- Requirement
Please begin with the line containing "ienta rosa." and reproduce each line exactly until the records below end, without any pictures.

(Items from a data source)
- - - -
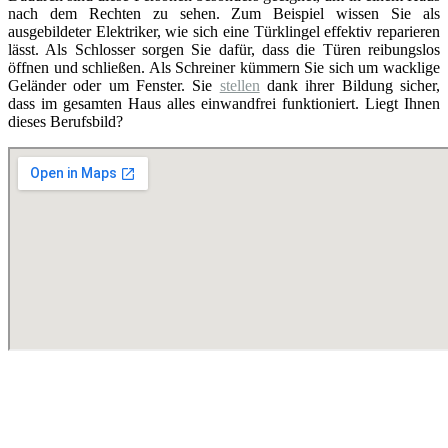
nach dem Rechten zu sehen. Zum Beispiel wissen Sie als
ausgebildeter Elektriker, wie sich eine Türklingel effektiv reparieren
lässt. Als Schlosser sorgen Sie dafür, dass die Türen reibungslos
öffnen und schließen. Als Schreiner kümmern Sie sich um wacklige
Geländer oder um Fenster. Sie
stellen
dank ihrer Bildung sicher,
dass im gesamten Haus alles einwandfrei funktioniert. Liegt Ihnen
dieses Berufsbild?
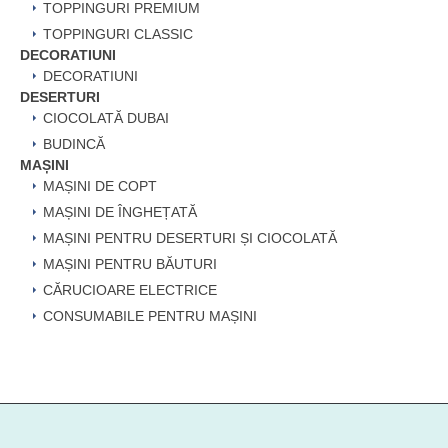
TOPPINGURI PREMIUM
TOPPINGURI CLASSIC
DECORATIUNI
DECORATIUNI
DESERTURI
CIOCOLATĂ DUBAI
BUDINCĂ
MAȘINI
MAȘINI DE COPT
MAȘINI DE ÎNGHEȚATĂ
MAȘINI PENTRU DESERTURI ȘI CIOCOLATĂ
MAȘINI PENTRU BĂUTURI
CĂRUCIOARE ELECTRICE
CONSUMABILE PENTRU MAȘINI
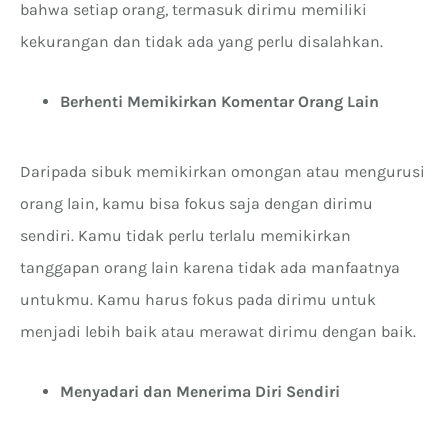
bahwa setiap orang, termasuk dirimu memiliki
kekurangan dan tidak ada yang perlu disalahkan.
Berhenti Memikirkan Komentar Orang Lain
Daripada sibuk memikirkan omongan atau mengurusi
orang lain, kamu bisa fokus saja dengan dirimu
sendiri. Kamu tidak perlu terlalu memikirkan
tanggapan orang lain karena tidak ada manfaatnya
untukmu. Kamu harus fokus pada dirimu untuk
menjadi lebih baik atau merawat dirimu dengan baik.
Menyadari dan Menerima Diri Sendiri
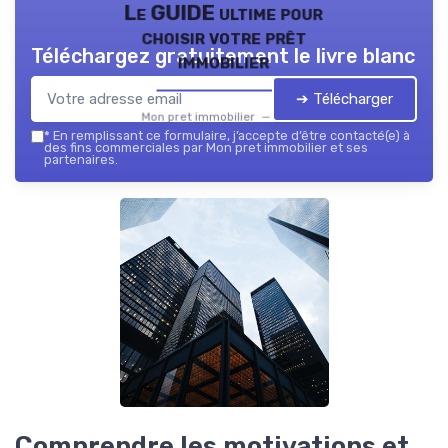
Le GUIDE ultime pour
choisir votre prêt
Téléchargez gratuitement le livre blanc
immobilier
➔ Télécharger
Mon pret immobilier — 2026
*
En remplissant ce formulaire, j’accepte d’être contacté(e) à
des fins commerciales par Mon pret immobilier et ses
partenaires.
Comprendre les motivations et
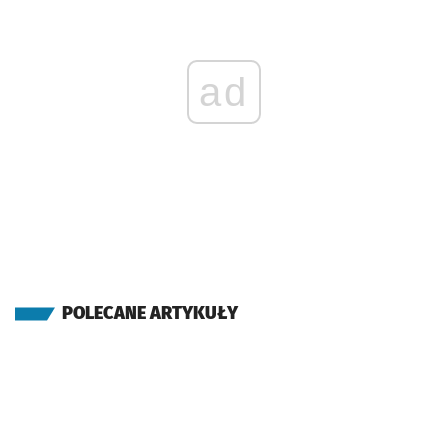
ad
POLECANE ARTYKUŁY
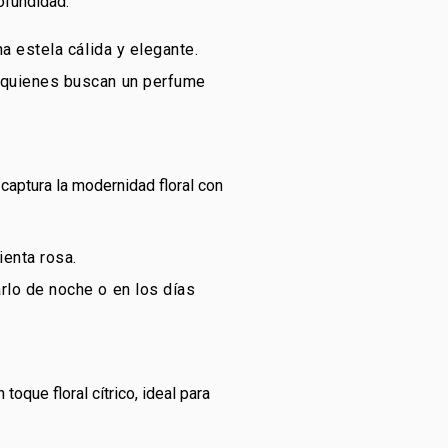
ofundidad.
na estela cálida y elegante.
a quienes buscan un perfume
captura la modernidad floral con
ienta rosa.
rlo de noche o en los días
oque floral cítrico, ideal para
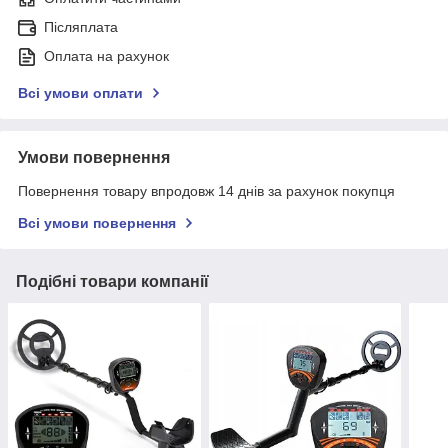
Післяплата
Оплата на рахунок
Всі умови оплати
Умови повернення
Повернення товару впродовж 14 днів за рахунок покупця
Всі умови повернення
Подібні товари компанії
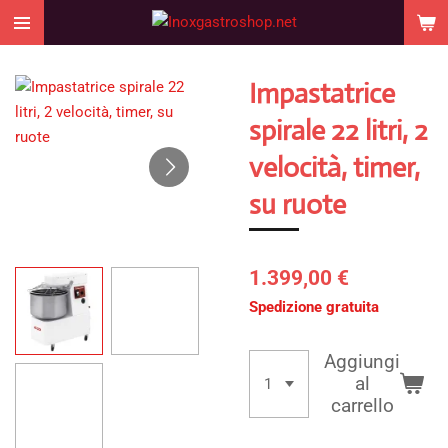
Vai
al
contenuto
Impastatrice
principale
spirale 22 litri, 2
velocità, timer,
su ruote
1.399,00 €
Spedizione gratuita
Aggiungi
al
carrello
- - - -
- Written solution
ienta rosa.
rlo de noche o en los días
oque floral cítrico, ideal para
Післяплата
Оплата на рахунок
Всі умови оплати
Умови повернення
Повернення товару впродовж 14 днів за рахунок покупця
Всі умови повернення
Подібні товари компанії
Vai
al
contenuto
Impastatrice
principale
spirale 22 litri, 2
velocità, timer,
su ruote
1.399,00 €
Spedizione gratuita
Aggiungi
al
carrello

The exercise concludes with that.